* WHAT YOU SHOULD DO
Apart from the pictures, every entry should be reproduced exactly.

* Stored data entries
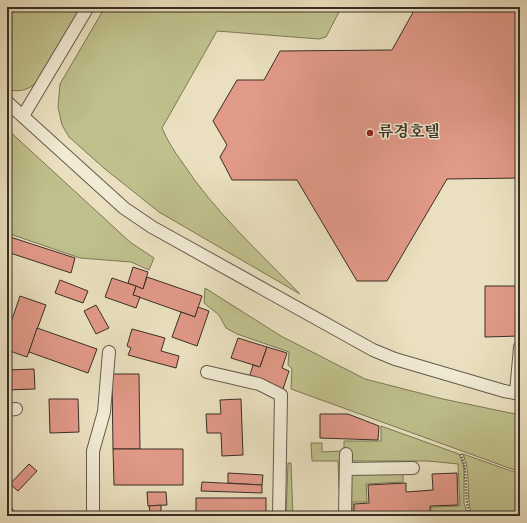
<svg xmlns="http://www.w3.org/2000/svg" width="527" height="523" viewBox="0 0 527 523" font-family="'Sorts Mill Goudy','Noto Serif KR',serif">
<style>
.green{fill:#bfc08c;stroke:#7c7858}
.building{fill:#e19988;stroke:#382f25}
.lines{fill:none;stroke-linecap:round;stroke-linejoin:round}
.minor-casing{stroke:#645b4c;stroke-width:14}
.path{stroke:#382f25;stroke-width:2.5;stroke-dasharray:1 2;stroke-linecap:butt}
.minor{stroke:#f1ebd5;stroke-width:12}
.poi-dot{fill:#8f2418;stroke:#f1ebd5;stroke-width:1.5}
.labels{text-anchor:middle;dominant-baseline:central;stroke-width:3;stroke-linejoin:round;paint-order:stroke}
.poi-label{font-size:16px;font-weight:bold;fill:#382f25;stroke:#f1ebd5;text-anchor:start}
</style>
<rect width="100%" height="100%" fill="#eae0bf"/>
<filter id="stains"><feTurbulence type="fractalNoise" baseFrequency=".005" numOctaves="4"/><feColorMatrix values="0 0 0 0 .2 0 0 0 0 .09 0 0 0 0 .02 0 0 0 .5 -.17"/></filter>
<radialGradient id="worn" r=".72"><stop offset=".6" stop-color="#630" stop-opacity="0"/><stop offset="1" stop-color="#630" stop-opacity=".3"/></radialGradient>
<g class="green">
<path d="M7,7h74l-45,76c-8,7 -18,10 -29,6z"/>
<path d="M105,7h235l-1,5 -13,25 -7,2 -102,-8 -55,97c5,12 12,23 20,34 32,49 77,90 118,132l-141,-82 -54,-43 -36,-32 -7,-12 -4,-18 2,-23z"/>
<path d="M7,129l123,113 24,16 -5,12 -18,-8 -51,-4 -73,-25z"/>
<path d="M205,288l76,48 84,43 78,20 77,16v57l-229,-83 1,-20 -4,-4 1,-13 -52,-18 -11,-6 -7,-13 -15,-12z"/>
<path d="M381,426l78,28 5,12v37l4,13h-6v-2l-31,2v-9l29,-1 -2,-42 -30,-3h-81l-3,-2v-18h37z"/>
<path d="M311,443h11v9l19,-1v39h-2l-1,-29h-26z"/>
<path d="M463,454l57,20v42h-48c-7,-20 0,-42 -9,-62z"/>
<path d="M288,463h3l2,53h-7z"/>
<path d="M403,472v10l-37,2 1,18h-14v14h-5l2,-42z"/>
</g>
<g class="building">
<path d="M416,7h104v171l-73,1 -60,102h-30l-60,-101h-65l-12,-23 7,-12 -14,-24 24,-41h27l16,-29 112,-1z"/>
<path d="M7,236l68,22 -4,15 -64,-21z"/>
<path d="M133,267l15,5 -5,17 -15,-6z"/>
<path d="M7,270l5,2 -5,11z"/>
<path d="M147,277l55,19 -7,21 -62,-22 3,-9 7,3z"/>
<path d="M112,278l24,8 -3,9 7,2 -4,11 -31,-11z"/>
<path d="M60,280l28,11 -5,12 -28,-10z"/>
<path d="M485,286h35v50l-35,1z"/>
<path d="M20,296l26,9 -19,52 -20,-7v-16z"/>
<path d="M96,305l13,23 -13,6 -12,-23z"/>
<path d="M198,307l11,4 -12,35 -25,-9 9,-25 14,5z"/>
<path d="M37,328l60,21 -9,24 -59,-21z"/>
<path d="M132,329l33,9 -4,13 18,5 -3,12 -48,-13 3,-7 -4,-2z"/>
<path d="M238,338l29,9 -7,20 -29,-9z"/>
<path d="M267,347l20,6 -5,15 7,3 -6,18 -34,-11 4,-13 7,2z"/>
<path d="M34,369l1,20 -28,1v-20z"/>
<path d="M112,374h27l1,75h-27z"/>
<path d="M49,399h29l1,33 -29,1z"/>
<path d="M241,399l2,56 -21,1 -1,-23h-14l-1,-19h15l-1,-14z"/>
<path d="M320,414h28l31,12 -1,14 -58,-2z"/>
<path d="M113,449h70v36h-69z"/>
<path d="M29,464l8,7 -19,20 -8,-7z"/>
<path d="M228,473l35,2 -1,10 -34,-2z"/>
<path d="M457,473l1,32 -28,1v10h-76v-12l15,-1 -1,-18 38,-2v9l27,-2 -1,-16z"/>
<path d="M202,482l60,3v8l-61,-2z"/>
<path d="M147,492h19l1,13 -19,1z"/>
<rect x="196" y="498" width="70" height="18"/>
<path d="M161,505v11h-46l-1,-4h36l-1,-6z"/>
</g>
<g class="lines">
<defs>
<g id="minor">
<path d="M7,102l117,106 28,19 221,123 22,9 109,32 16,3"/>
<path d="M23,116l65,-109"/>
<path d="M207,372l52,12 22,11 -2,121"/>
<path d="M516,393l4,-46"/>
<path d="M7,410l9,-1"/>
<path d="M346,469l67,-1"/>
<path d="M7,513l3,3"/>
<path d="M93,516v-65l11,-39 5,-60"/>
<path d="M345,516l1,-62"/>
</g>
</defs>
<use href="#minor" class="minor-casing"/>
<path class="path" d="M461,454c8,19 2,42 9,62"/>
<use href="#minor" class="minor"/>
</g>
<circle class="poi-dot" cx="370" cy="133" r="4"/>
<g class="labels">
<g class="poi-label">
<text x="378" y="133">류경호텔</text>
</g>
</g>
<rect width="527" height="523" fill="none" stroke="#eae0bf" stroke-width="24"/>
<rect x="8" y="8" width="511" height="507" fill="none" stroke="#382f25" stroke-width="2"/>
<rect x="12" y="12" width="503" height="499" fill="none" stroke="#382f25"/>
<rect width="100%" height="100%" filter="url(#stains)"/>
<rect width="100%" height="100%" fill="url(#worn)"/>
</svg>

* SOLUTION
<svg xmlns="http://www.w3.org/2000/svg" width="527" height="523" viewBox="0 0 527 523" font-family="'Sorts Mill Goudy','Noto Serif KR',serif">
<style>
.green{fill:#bfc08c;stroke:#7c7858}
.building{fill:#e19988;stroke:#382f25}
.lines{fill:none;stroke-linecap:round;stroke-linejoin:round}
.minor-casing{stroke:#645b4c;stroke-width:14}
.path{stroke:#382f25;stroke-width:2.5;stroke-dasharray:1 2;stroke-linecap:butt}
.minor{stroke:#f1ebd5;stroke-width:12}
.poi-dot{fill:#8f2418;stroke:#f1ebd5;stroke-width:1.5}
.labels{text-anchor:middle;dominant-baseline:central;stroke-width:3;stroke-linejoin:round;paint-order:stroke}
.poi-label{font-size:16px;font-weight:bold;fill:#382f25;stroke:#f1ebd5;text-anchor:start}
</style>
<rect width="100%" height="100%" fill="#eae0bf"/>
<filter id="stains"><feTurbulence type="fractalNoise" baseFrequency=".005" numOctaves="4"/><feColorMatrix values="0 0 0 0 .2 0 0 0 0 .09 0 0 0 0 .02 0 0 0 .5 -.17"/></filter>
<radialGradient id="worn" r=".72"><stop offset=".6" stop-color="#630" stop-opacity="0"/><stop offset="1" stop-color="#630" stop-opacity=".3"/></radialGradient>
<g class="green">
<path d="M7,7h74l-45,76c-8,7 -18,10 -29,6z"/>
<path d="M105,7h235l-1,5 -13,25 -7,2 -102,-8 -55,97c5,12 12,23 20,34 32,49 77,90 118,132l-141,-82 -54,-43 -36,-32 -7,-12 -4,-18 2,-23z"/>
<path d="M7,129l123,113 24,16 -5,12 -18,-8 -51,-4 -73,-25z"/>
<path d="M205,288l76,48 84,43 78,20 77,16v57l-229,-83 1,-20 -4,-4 1,-13 -52,-18 -11,-6 -7,-13 -15,-12z"/>
<path d="M381,426l78,28 5,12v37l4,13h-6v-2l-31,2v-9l29,-1 -2,-42 -30,-3h-81l-3,-2v-18h37z"/>
<path d="M311,443h11v9l19,-1v39h-2l-1,-29h-26z"/>
<path d="M463,454l57,20v42h-48c-7,-20 0,-42 -9,-62z"/>
<path d="M288,463h3l2,53h-7z"/>
<path d="M403,472v10l-37,2 1,18h-14v14h-5l2,-42z"/>
</g>
<g class="building">
<path d="M416,7h104v171l-73,1 -60,102h-30l-60,-101h-65l-12,-23 7,-12 -14,-24 24,-41h27l16,-29 112,-1z"/>
<path d="M7,236l68,22 -4,15 -64,-21z"/>
<path d="M133,267l15,5 -5,17 -15,-6z"/>
<path d="M7,270l5,2 -5,11z"/>
<path d="M147,277l55,19 -7,21 -62,-22 3,-9 7,3z"/>
<path d="M112,278l24,8 -3,9 7,2 -4,11 -31,-11z"/>
<path d="M60,280l28,11 -5,12 -28,-10z"/>
<path d="M485,286h35v50l-35,1z"/>
<path d="M20,296l26,9 -19,52 -20,-7v-16z"/>
<path d="M96,305l13,23 -13,6 -12,-23z"/>
<path d="M198,307l11,4 -12,35 -25,-9 9,-25 14,5z"/>
<path d="M37,328l60,21 -9,24 -59,-21z"/>
<path d="M132,329l33,9 -4,13 18,5 -3,12 -48,-13 3,-7 -4,-2z"/>
<path d="M238,338l29,9 -7,20 -29,-9z"/>
<path d="M267,347l20,6 -5,15 7,3 -6,18 -34,-11 4,-13 7,2z"/>
<path d="M34,369l1,20 -28,1v-20z"/>
<path d="M112,374h27l1,75h-27z"/>
<path d="M49,399h29l1,33 -29,1z"/>
<path d="M241,399l2,56 -21,1 -1,-23h-14l-1,-19h15l-1,-14z"/>
<path d="M320,414h28l31,12 -1,14 -58,-2z"/>
<path d="M113,449h70v36h-69z"/>
<path d="M29,464l8,7 -19,20 -8,-7z"/>
<path d="M228,473l35,2 -1,10 -34,-2z"/>
<path d="M457,473l1,32 -28,1v10h-76v-12l15,-1 -1,-18 38,-2v9l27,-2 -1,-16z"/>
<path d="M202,482l60,3v8l-61,-2z"/>
<path d="M147,492h19l1,13 -19,1z"/>
<rect x="196" y="498" width="70" height="18"/>
<path d="M161,505v11h-46l-1,-4h36l-1,-6z"/>
</g>
<g class="lines">
<defs>
<g id="minor">
<path d="M7,102l117,106 28,19 221,123 22,9 109,32 16,3"/>
<path d="M23,116l65,-109"/>
<path d="M207,372l52,12 22,11 -2,121"/>
<path d="M516,393l4,-46"/>
<path d="M7,410l9,-1"/>
<path d="M346,469l67,-1"/>
<path d="M7,513l3,3"/>
<path d="M93,516v-65l11,-39 5,-60"/>
<path d="M345,516l1,-62"/>
</g>
</defs>
<use href="#minor" class="minor-casing"/>
<path class="path" d="M461,454c8,19 2,42 9,62"/>
<use href="#minor" class="minor"/>
</g>
<circle class="poi-dot" cx="370" cy="133" r="4"/>
<g class="labels">
<g class="poi-label">
<text x="378" y="133">류경호텔</text>
</g>
</g>
<rect width="527" height="523" fill="none" stroke="#eae0bf" stroke-width="24"/>
<rect x="8" y="8" width="511" height="507" fill="none" stroke="#382f25" stroke-width="2"/>
<rect x="12" y="12" width="503" height="499" fill="none" stroke="#382f25"/>
<rect width="100%" height="100%" filter="url(#stains)"/>
<rect width="100%" height="100%" fill="url(#worn)"/>
</svg>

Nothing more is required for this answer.